## Quellenauszug
Provo-Film vor G20-Gipfel: Der Ruf zum Tyrannenmord

Das heizt die Stimmung nochmal an: Vor dem G20-Gipfel ruft das Zentrum für Politische Schönheit indirekt zum Mord an Diktatoren auf.

Plakat auf dem steht Tötet Erdogan

Ist das noch Kunst? Screenshot: Youtube/Zentrum für Politische Schönheit

HAMBURG taz | Nächste Eskalation vor dem G20-Gipfel in Hamburg: Mit einer neuen provokanten Kunstaktion ruft das umstrittene „Zentrum für Politische Schönheit“ zum Tyrannenmord in Hamburg auf. In einem brachialen Video, das seit Dienstagmorgen auf YouTube zu sehen ist, ruft die Berliner Künstlergruppe zum „Tod der Diktatur“.

In dem Film sind unter anderem Transparente mit der Aufschrift „Tötet Erdogan“ zu sehen. An einer anderen Stelle wird ein rotes Banner gezeigt, das über einer Straße gehisst wurde. Darauf steht: „Welcome to Hamburg, Dictator Putin!“ Daneben hängt an einem Laternenpfahl ein aufgehängter Mensch. In anderen Szenen halten Demonstranten Transparente in die Luft, auf denen „Tod und Frieden“ oder „Kopfschuss“ steht.

Im weiteren Verlauf des Films wird ein Szenario entworfen, dass vom Tod von Regierungschefs ausgeht, die am Freitag und Samstag in Hamburg zum bevorstehenden und heiß umkämpften G20-Gipfel erwartet werden. So zeigt das Video einen vermeintlichen Flugzeugabsturz Wladimir Putins und eine Dioxinvergiftung des saudischen Königs.

## Material
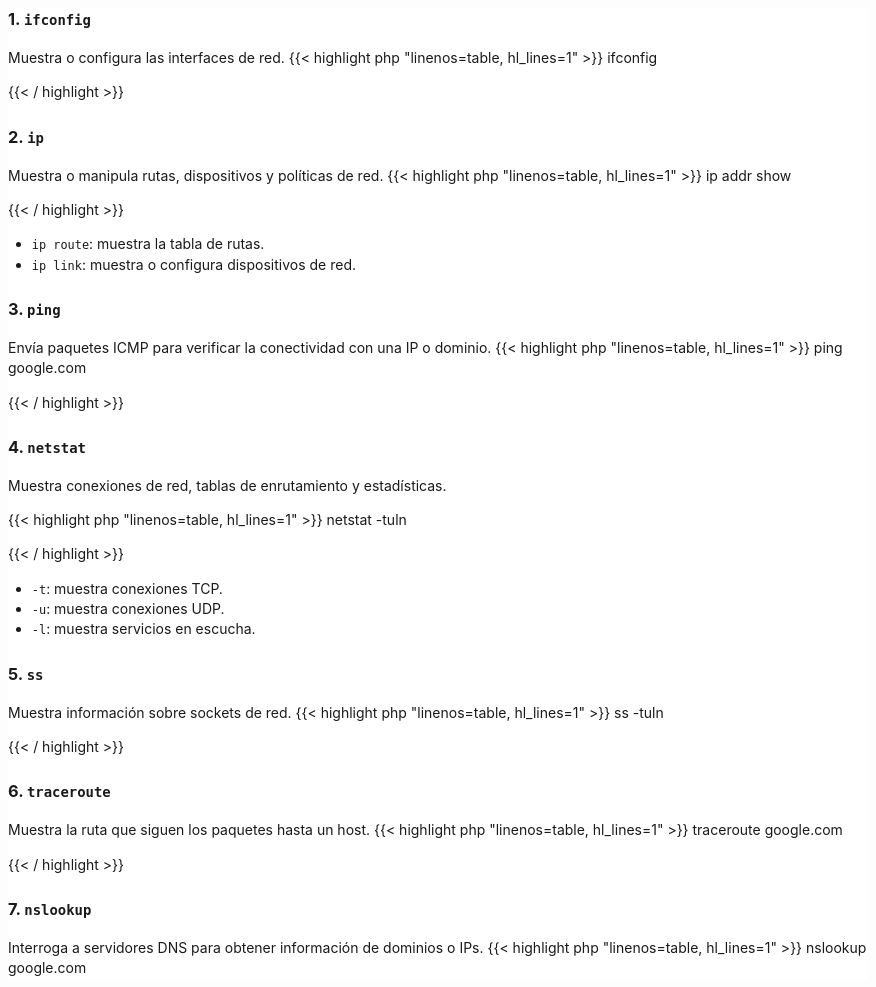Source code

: ### 1. `ifconfig`
Muestra o configura las interfaces de red.
{{< highlight php "linenos=table, hl_lines=1" >}}
ifconfig

{{< / highlight >}}

### 2. `ip`
Muestra o manipula rutas, dispositivos y políticas de red.
{{< highlight php "linenos=table, hl_lines=1" >}}
ip addr show

{{< / highlight >}}

- `ip route`: muestra la tabla de rutas.
- `ip link`: muestra o configura dispositivos de red.

### 3. `ping`
Envía paquetes ICMP para verificar la conectividad con una IP o dominio.
{{< highlight php "linenos=table, hl_lines=1" >}}
ping google.com

{{< / highlight >}}


### 4. `netstat`
Muestra conexiones de red, tablas de enrutamiento y estadísticas.

{{< highlight php "linenos=table, hl_lines=1" >}}
netstat -tuln

{{< / highlight >}}
- `-t`: muestra conexiones TCP.
- `-u`: muestra conexiones UDP.
- `-l`: muestra servicios en escucha.

### 5. `ss`
Muestra información sobre sockets de red.
{{< highlight php "linenos=table, hl_lines=1" >}}
ss -tuln

{{< / highlight >}}


### 6. `traceroute`
Muestra la ruta que siguen los paquetes hasta un host.
{{< highlight php "linenos=table, hl_lines=1" >}}
traceroute google.com

{{< / highlight >}}


### 7. `nslookup`
Interroga a servidores DNS para obtener información de dominios o IPs.
{{< highlight php "linenos=table, hl_lines=1" >}}
nslookup google.com
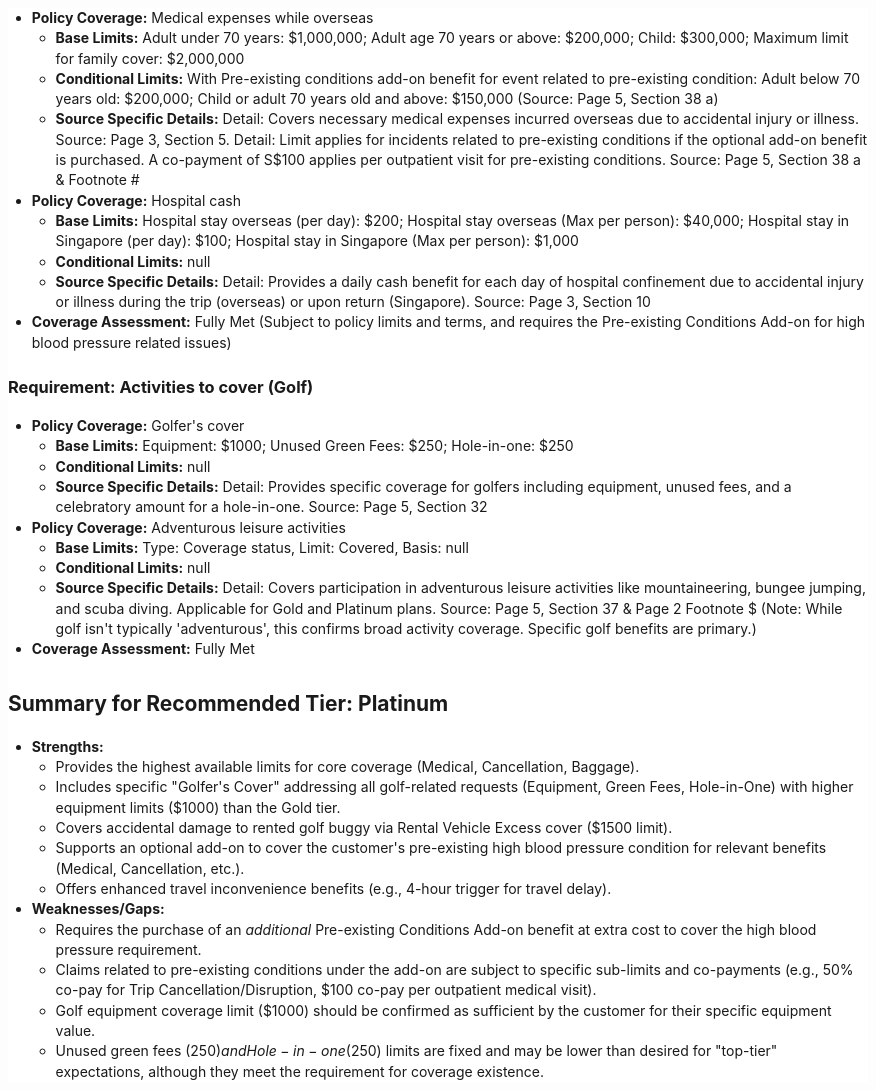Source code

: *   **Policy Coverage:** Medical expenses while overseas
    *   **Base Limits:** Adult under 70 years: $1,000,000; Adult age 70 years or above: $200,000; Child: $300,000; Maximum limit for family cover: $2,000,000
    *   **Conditional Limits:** With Pre-existing conditions add-on benefit for event related to pre-existing condition: Adult below 70 years old: $200,000; Child or adult 70 years old and above: $150,000 (Source: Page 5, Section 38 a)
    *   **Source Specific Details:** Detail: Covers necessary medical expenses incurred overseas due to accidental injury or illness. Source: Page 3, Section 5. Detail: Limit applies for incidents related to pre-existing conditions if the optional add-on benefit is purchased. A co-payment of S$100 applies per outpatient visit for pre-existing conditions. Source: Page 5, Section 38 a & Footnote #
*   **Policy Coverage:** Hospital cash
    *   **Base Limits:** Hospital stay overseas (per day): $200; Hospital stay overseas (Max per person): $40,000; Hospital stay in Singapore (per day): $100; Hospital stay in Singapore (Max per person): $1,000
    *   **Conditional Limits:** null
    *   **Source Specific Details:** Detail: Provides a daily cash benefit for each day of hospital confinement due to accidental injury or illness during the trip (overseas) or upon return (Singapore). Source: Page 3, Section 10
*   **Coverage Assessment:** Fully Met (Subject to policy limits and terms, and requires the Pre-existing Conditions Add-on for high blood pressure related issues)

### Requirement: Activities to cover (Golf)

*   **Policy Coverage:** Golfer's cover
    *   **Base Limits:** Equipment: $1000; Unused Green Fees: $250; Hole-in-one: $250
    *   **Conditional Limits:** null
    *   **Source Specific Details:** Detail: Provides specific coverage for golfers including equipment, unused fees, and a celebratory amount for a hole-in-one. Source: Page 5, Section 32
*   **Policy Coverage:** Adventurous leisure activities
    *   **Base Limits:** Type: Coverage status, Limit: Covered, Basis: null
    *   **Conditional Limits:** null
    *   **Source Specific Details:** Detail: Covers participation in adventurous leisure activities like mountaineering, bungee jumping, and scuba diving. Applicable for Gold and Platinum plans. Source: Page 5, Section 37 & Page 2 Footnote $ (Note: While golf isn't typically 'adventurous', this confirms broad activity coverage. Specific golf benefits are primary.)
*   **Coverage Assessment:** Fully Met

## Summary for Recommended Tier: Platinum

*   **Strengths:**
    *   Provides the highest available limits for core coverage (Medical, Cancellation, Baggage).
    *   Includes specific "Golfer's Cover" addressing all golf-related requests (Equipment, Green Fees, Hole-in-One) with higher equipment limits ($1000) than the Gold tier.
    *   Covers accidental damage to rented golf buggy via Rental Vehicle Excess cover ($1500 limit).
    *   Supports an optional add-on to cover the customer's pre-existing high blood pressure condition for relevant benefits (Medical, Cancellation, etc.).
    *   Offers enhanced travel inconvenience benefits (e.g., 4-hour trigger for travel delay).
*   **Weaknesses/Gaps:**
    *   Requires the purchase of an *additional* Pre-existing Conditions Add-on benefit at extra cost to cover the high blood pressure requirement.
    *   Claims related to pre-existing conditions under the add-on are subject to specific sub-limits and co-payments (e.g., 50% co-pay for Trip Cancellation/Disruption, $100 co-pay per outpatient medical visit).
    *   Golf equipment coverage limit ($1000) should be confirmed as sufficient by the customer for their specific equipment value.
    *   Unused green fees ($250) and Hole-in-one ($250) limits are fixed and may be lower than desired for "top-tier" expectations, although they meet the requirement for coverage existence.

## Aufgabe
Gib aus dem Artikel über den Provo-Film zum G20-Gipfel eine Passage wörtlich wieder: Setze bei den Worten „Provo-Film vor G20-Gipfel: Der“ ein und höre nach „an Diktatoren auf.“ auf.

## Ergebnis
Provo-Film vor G20-Gipfel: Der Ruf zum Tyrannenmord

Das heizt die Stimmung nochmal an: Vor dem G20-Gipfel ruft das Zentrum für Politische Schönheit indirekt zum Mord an Diktatoren auf.